Igg Takes Corruption Fight To The Community

Igg takes corruption fight to the community
Appeared in The New Visionon 15 Oct 2020

As the war against corruption intensifies, the Inspectorate of Government has also devised new ways of fight the vice.

The Deputy Inspector General of Government George Bamugemereire told New Vision that the inspectorate has now taken the fight to the communities.

So far, Bamugemereire said 65,000 community members have been trained to help the Inspectorate fight the vice.

"Fraud happens in the community. We have now agreed to take the fight to the communities where these things happen. We think that if we train the community, we will wipe out corruption and even if we don't, at least we would narrow it," he said.

Bamugemereire said people are stealing money because they are not supervised and enlisting the participation of the community would go a long in eradicating the vice.

Today, Bamugemereire said, because of the training and sensitisation, there is no corruption case that happens in the community without the Inspectorate getting to know about it.

He said they have also enlisted the participation of the Inter-Religious Council of Uganda to fight corruption through a change of heart.

"Corruption is a matter of the heart.
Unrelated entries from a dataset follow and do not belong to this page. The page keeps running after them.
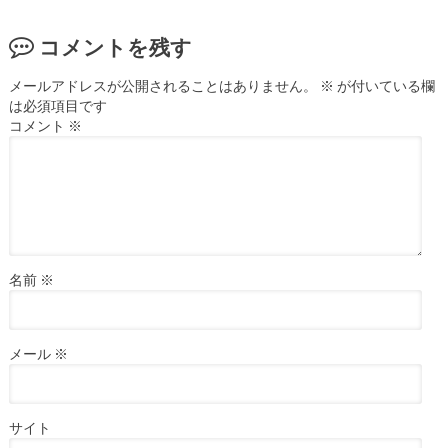
コメントを残す
メールアドレスが公開されることはありません。
※
が付いている欄
は必須項目です
コメント
※
名前
※
メール
※
サイト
That is why we are partnering with the Inter-Religious Council of Uganda to help us talk to people's hearts," he said.

The Inspectorate on Wednesday launched equipment or a digital forensic laboratory that will help the institution investigate and prosecute high profile fraud cases that are conducted through electronic devices.

The laboratory will, according to officials, help the investigators recover electronic information that is in deleted, encrypted, and corrupted files from computers and phones of persons suspected to have engaged in corruption.

Speaking at the launch of the lab at the Inspectorate's offices in Kampala, Bamugemereire noted that with the newly established specialised equipment, the Inspectorate will be able to solve corruption riddles that were hitherto concealed electronically.

Bamugemereire said that because of the changing forms of corruption, from simple misappropriation of funds involving paperwork to syndicated high profile corruption, the Inspectorate had to shift from whistleblowers to unravel the transition electronically.

The equipment's authenticity is globally acceptable and the results are acceptable and unquestionable in the courts of law.

"When the government payment system transitioned from physical cash to electronic payment, it became difficult to get cash into the private hands, and as a result payment now is syndicated. For us to track its movement, from one official to another, we had to also go digital.

With this equipment, we will be able to trace the motive, the plan, the actors, and the action by retrieving the suspects' information shared on computer or mobile phone even if it was deleted," Bamugemereire said.